Exodus: Dei e Re (2014)

Recensione pubblicata su Pietro Saba World il 03/03/2016 Qui - Exodus: Dei e re (Exodus: Gods and Kings) è un film del 2014 diretto da Ridley Scott, e dedicato al fratello Tony Scott (anch'esso famoso regista), morto tragicamente nel 2012. Il film è un adattamento dell'evento biblico dell'Esodo del popolo ebraico guidato da Mosè (interpretato da Christian Bale) e riportato nel libro dell'Esodo della Bibbia. A dover parlare di questo film però non si sa bene da dove incominciare. Intanto si dovrebbe raccontare la storia, perché quella raccontata nel film ha davvero poco a che vedere con quella biblica. Viste tutte le aggiunte, le omissioni, gli stravolgimenti, le interpretazioni, si può dire che il regista dal racconto originale ha preso giusto lo spunto per poi proporne uno di sua invenzione. Grande successo al botteghino, è stato però oggetto di numerose critiche per diversi motivi. Perché praticamente stravolge, il mito, la vera o presunta Storia di Mosè, qui addirittura generale, un abilissimo guerriero che addestra le sue truppe.
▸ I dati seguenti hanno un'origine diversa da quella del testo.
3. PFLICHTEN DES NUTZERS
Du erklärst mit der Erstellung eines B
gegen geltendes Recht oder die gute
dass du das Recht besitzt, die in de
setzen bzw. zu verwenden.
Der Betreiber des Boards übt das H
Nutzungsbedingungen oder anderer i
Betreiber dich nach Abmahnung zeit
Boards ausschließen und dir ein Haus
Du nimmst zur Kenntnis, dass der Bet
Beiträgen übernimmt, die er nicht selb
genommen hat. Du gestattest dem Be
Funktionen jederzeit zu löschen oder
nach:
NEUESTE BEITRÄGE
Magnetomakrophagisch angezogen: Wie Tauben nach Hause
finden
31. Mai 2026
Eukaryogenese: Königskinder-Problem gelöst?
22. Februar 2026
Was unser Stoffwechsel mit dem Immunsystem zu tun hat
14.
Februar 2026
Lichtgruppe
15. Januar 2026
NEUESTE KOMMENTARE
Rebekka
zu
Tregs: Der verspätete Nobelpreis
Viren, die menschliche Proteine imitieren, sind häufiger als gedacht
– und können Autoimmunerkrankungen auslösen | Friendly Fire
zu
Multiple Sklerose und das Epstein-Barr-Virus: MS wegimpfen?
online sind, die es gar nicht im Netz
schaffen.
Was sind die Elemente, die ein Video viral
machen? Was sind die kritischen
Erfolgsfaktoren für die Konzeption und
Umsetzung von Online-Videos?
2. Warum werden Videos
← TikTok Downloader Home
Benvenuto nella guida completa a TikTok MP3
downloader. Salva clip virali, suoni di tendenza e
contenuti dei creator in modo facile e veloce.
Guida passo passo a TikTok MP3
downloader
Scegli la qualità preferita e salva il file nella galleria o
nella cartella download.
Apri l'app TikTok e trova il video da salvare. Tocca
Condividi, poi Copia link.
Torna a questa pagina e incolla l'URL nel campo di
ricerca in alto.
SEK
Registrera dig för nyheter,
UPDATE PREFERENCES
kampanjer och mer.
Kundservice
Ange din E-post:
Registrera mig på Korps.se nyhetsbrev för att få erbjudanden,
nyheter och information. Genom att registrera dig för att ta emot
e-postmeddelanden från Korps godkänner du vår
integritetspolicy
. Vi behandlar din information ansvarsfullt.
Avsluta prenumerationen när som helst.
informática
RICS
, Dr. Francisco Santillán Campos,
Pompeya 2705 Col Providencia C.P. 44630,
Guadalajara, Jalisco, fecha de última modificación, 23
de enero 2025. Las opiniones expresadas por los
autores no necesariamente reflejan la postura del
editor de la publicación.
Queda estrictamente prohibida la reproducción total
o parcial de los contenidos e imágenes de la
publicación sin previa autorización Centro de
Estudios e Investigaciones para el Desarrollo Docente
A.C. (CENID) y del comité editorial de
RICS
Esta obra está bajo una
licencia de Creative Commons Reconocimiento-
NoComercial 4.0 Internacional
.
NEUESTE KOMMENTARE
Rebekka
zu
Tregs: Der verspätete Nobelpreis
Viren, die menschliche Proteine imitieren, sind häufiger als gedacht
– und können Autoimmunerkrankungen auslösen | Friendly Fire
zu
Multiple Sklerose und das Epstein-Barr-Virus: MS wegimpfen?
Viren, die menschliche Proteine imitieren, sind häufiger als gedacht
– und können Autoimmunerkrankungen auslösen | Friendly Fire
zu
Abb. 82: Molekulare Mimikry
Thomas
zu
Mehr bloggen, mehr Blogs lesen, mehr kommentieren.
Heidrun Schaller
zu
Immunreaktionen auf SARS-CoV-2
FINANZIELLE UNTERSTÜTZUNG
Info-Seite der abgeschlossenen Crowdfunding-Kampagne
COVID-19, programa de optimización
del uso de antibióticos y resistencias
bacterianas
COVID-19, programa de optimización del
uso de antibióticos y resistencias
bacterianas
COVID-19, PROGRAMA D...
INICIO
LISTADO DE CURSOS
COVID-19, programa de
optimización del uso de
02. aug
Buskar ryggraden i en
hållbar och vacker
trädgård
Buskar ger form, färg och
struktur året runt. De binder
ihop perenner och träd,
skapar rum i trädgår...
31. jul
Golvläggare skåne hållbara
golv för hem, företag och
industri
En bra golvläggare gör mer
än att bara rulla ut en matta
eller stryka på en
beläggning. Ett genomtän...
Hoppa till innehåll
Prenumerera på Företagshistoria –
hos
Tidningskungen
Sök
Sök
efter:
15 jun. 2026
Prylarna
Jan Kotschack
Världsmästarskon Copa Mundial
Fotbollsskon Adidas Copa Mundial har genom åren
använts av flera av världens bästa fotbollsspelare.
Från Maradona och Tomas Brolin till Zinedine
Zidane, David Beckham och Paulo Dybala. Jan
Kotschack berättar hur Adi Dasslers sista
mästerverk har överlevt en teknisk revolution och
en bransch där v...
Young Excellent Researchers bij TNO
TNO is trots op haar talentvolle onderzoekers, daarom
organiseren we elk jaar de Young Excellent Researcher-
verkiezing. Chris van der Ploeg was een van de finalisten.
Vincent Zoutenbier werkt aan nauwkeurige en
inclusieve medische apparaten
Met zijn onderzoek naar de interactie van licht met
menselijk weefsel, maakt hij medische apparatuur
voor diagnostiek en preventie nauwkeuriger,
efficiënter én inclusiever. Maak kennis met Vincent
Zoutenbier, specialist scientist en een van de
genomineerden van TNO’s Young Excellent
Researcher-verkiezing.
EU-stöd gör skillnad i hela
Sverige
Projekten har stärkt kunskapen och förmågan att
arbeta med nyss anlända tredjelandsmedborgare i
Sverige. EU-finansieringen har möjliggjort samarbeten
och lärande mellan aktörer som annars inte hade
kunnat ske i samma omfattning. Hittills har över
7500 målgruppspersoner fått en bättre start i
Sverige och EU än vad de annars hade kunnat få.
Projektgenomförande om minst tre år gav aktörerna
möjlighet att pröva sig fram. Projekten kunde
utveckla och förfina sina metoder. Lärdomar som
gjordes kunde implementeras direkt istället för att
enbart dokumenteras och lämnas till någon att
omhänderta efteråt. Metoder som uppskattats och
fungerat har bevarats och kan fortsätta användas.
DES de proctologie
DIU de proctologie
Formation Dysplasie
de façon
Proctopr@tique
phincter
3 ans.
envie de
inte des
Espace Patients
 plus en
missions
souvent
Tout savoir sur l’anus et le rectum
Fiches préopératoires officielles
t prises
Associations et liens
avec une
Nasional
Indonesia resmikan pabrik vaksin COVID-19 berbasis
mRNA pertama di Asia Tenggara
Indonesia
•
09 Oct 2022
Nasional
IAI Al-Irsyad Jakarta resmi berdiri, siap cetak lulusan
Il film proprio per questo, ma non solo, quando uscì fu bloccato in diversi paesi come l'Egitto, ufficialmente perché conteneva molte inesattezze storiche. Il ministro della cultura egiziano definì il film "sionista", negando che le piramidi d'Egitto furono state costruite dagli ebrei. In definitiva quindi Exodus: Dei e Re è un Fantasy. Perché in altro frangente o racconto come ne Il Gladiatore, si poteva tranquillamente mettere da parte la Storia per dare manforte all'aspetto fantasy, riguardo ad Exodus le aspettative erano piuttosto semplici, riprodurre il secondo libro della Bibbia, cosa che di certo non avrebbe potuto nuocere alla sensibilità di qualsivoglia spettatore. Non si discute la libertà cinematografica necessaria anche per il botteghino, ma il semplice fatto che proprio perché rappresenti qualcosa di conosciuto, avrei voluto che venisse riportato sullo schermo, ossia attraverso le immagini, quello che ho letto, quello che so (o visto ne I dieci comandamenti), almeno per le parti chiave, completamente stravolti dal regista. Non si fa una questione da puristi ma non si può stravolgere così tutto, è come se ad Homer Simpson gli faccio bere la coca-cola anziché la birra, non è la stessa cosa, perché bene o male a priori so cosa aspettarmi. Se le parti salienti dell'Esodo della Bibbia fossero state rispettate, a mio avviso, il film ne avrebbe guadagnato, senza perdere nulla, bastava un semplice copia e incolla.